2分で分かる! 風疹予防接種、無料化検討
風疹の流行が収まらない事態を受け、厚生労働省は、患者の多くを占める30代から50代の男性が、原則、無料で予防接種を受けられるよう、早急に検討することを明らかにした。
社会部の庭野めぐみデスクに聞く。
◆風疹の大流行、背景には何が?
国立感染症研究所によると、今月14日までに報告された今年の風疹の患者は2032人。2000人を超えるのは、2013年の大流行以来、5年ぶり。
患者の3分の2は30代から50代の男性で、この世代は、予防接種を1回しか受けていないか、1回も受けていない。
◆男性の感染をいかに防ぐかが大切
現在も自治体によっては、男女両方に風疹の予防接種への費用助成があるが、厚労省は、予防接種を受けていない世代の男性の予防接種を、原則、無料にする対策などを、29日の有識者会議で議論し、今年度の補正予算に、経費を盛り込みたい考え。
◆昔は、子どもの頃にかかる病気という印象があるが…
昔は、子ども時代に風疹になり、自然に体に免疫ができていた。

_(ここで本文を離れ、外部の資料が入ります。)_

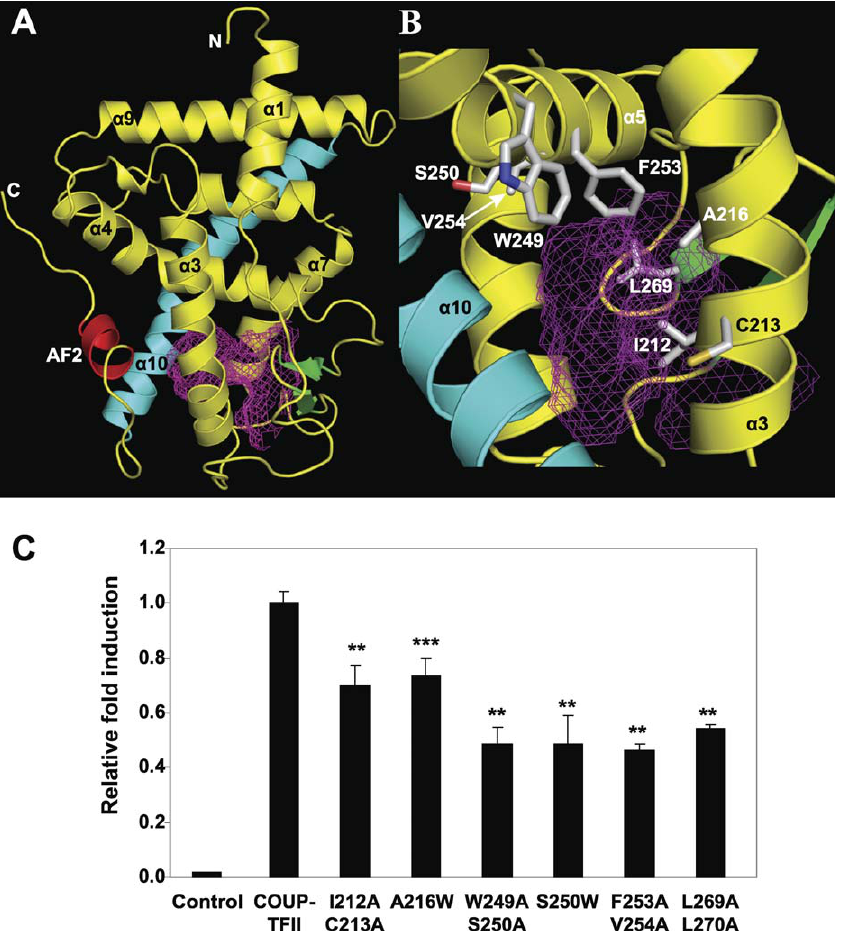
Figure 5. An Intact Pocket Is Important for COUP-TFII Activation (A) An active model of COUP-TFII. This model is based on the agonist-bound RXR structure with its helix a 10 (cyan) extended and AF2 (red) in the active conformation. One cavity (magenta) with size of 659 A˚ 3 is found in this conformation. (B) The potential ligand binding pocket (magenta mesh) in the active model of the COUP-TFII LBD and its surrounding residues. (C) Effects of pocket residue mutations on COUP-TFII activation. The relative fold of activation by the wild-type receptor is set to 1. The statistical analysis for the fold induction of the mutants was compared with wild-type COUP-TFII.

しかし、1977年、つまり今56歳の人が中学生の時から、女子のみを対象に予防接種が始まり、患者が減って、自然に感染し、免疫ができることが少なくなった。それで、十分な免疫がない男女が、「大人になってから」風疹に感染し、職場などで広まるという状態。
◆妊婦が感染すると、赤ちゃんに障害が出る可能性が…
妊娠している女性が感染すると、生まれてくる赤ちゃんに難聴や心臓疾患などの障害が起きることがあり、前回の大流行の際は、障害がある赤ちゃんが45人生まれ、そのうち、11人が亡くなった。
感染する場所として、一番多いのが「職場」、次いで「家族」、「コンサート」などとなっている。
妊娠を希望する女性と同居している方はもちろん、家族に妊婦がいない男性も、職場などで人にうつさないよう予防接種を考えていただきたいと思う。